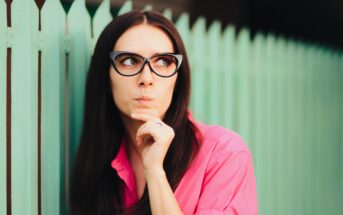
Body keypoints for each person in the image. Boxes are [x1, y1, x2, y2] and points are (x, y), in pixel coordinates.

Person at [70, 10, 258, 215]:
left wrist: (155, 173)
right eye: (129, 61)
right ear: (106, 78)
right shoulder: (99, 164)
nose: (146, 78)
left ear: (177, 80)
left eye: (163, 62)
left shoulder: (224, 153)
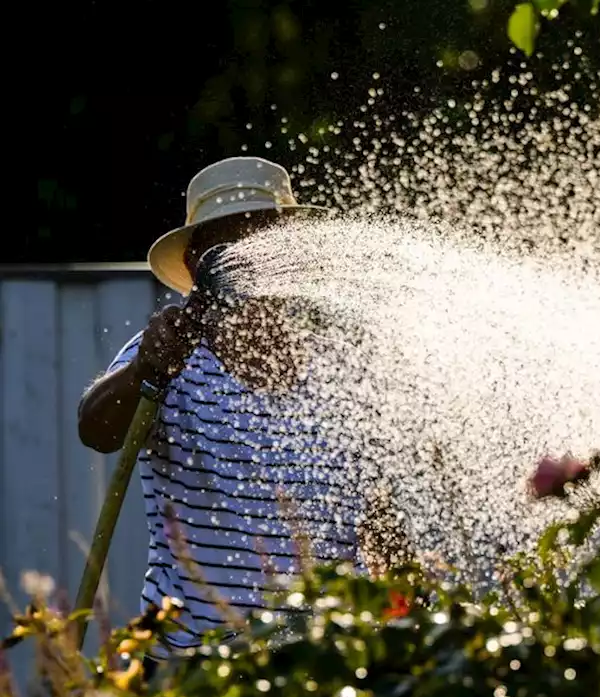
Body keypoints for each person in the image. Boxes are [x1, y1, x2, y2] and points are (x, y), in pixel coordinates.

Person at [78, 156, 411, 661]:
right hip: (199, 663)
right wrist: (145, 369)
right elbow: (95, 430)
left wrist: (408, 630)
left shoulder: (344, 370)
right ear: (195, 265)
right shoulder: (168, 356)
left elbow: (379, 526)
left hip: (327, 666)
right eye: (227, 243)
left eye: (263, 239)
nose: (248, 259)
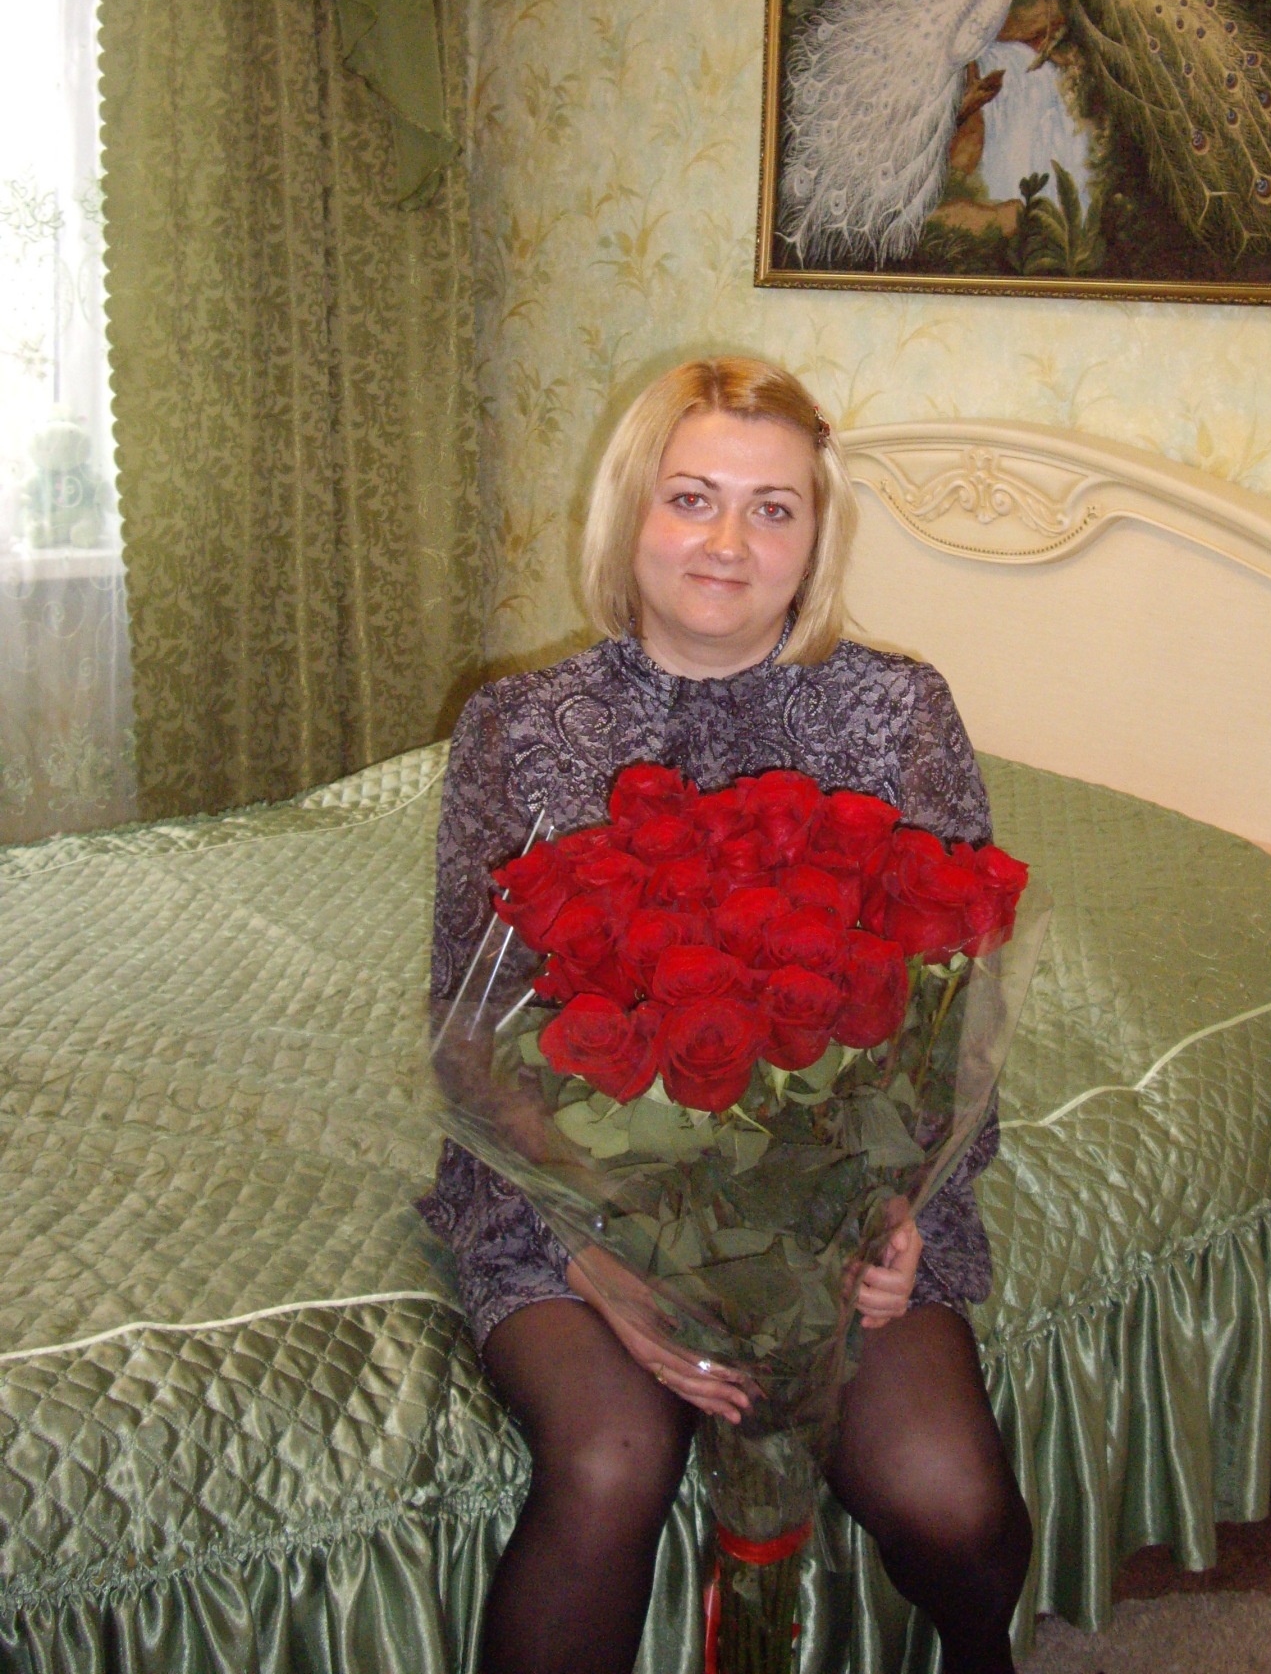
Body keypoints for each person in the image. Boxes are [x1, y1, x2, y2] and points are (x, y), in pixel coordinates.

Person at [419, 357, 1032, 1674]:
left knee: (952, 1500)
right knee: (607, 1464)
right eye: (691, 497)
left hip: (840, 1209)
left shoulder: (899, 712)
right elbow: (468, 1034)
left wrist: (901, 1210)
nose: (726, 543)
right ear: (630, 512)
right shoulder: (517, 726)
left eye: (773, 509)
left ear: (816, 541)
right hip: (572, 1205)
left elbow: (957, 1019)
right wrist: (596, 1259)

-*-*-

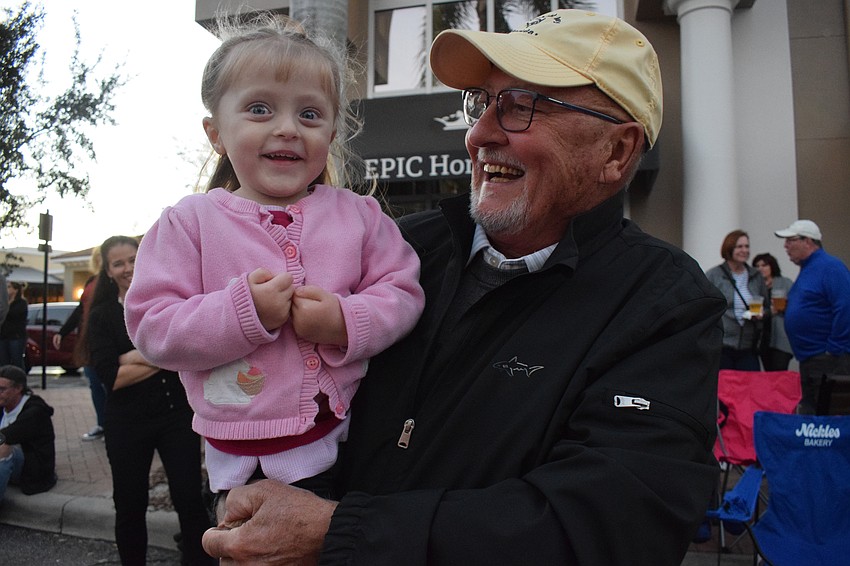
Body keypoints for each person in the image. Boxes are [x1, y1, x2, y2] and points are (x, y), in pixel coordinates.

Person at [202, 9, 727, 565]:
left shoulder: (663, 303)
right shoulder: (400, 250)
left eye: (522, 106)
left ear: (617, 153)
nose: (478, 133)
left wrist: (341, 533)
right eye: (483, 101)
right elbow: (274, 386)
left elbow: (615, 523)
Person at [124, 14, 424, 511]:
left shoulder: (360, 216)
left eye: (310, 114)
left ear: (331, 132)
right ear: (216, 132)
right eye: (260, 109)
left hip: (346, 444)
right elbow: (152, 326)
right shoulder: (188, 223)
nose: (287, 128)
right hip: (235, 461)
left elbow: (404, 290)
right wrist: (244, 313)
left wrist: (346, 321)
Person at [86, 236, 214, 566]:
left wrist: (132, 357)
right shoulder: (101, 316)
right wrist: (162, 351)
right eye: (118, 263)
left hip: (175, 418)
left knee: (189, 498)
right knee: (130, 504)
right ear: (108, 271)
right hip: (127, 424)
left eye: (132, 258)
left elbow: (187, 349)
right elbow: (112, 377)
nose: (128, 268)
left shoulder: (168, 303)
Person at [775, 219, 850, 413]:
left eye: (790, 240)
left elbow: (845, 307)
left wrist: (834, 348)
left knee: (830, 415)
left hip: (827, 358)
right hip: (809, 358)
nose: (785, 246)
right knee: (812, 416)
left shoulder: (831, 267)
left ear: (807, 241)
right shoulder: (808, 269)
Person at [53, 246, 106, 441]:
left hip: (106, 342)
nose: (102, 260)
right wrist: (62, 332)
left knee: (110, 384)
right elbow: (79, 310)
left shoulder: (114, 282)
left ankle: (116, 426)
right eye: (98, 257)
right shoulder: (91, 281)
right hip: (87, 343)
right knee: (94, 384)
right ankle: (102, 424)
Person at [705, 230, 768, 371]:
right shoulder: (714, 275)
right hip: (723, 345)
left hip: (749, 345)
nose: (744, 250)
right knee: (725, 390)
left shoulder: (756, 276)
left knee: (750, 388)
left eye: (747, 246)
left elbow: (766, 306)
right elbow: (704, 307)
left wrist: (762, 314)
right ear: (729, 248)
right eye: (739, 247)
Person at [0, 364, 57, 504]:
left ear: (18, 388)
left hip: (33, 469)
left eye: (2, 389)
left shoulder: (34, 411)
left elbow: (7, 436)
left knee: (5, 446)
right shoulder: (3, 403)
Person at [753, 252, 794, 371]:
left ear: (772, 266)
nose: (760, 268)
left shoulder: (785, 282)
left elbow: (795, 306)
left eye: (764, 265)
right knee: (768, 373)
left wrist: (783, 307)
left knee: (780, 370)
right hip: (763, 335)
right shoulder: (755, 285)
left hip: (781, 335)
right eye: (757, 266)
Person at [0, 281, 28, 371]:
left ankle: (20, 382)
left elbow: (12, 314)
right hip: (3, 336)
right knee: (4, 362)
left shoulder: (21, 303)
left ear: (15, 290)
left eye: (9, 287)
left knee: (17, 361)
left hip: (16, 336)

-*-*-

» **How to complete this task**
Find each line in the material above that carries the string "nose", and copy it.

» **Result of this exercise**
nose: (146, 78)
nose: (248, 259)
nose: (726, 543)
nose: (478, 133)
nose: (287, 128)
nose: (128, 268)
nose: (785, 246)
nose: (102, 260)
nose: (744, 250)
nose: (760, 268)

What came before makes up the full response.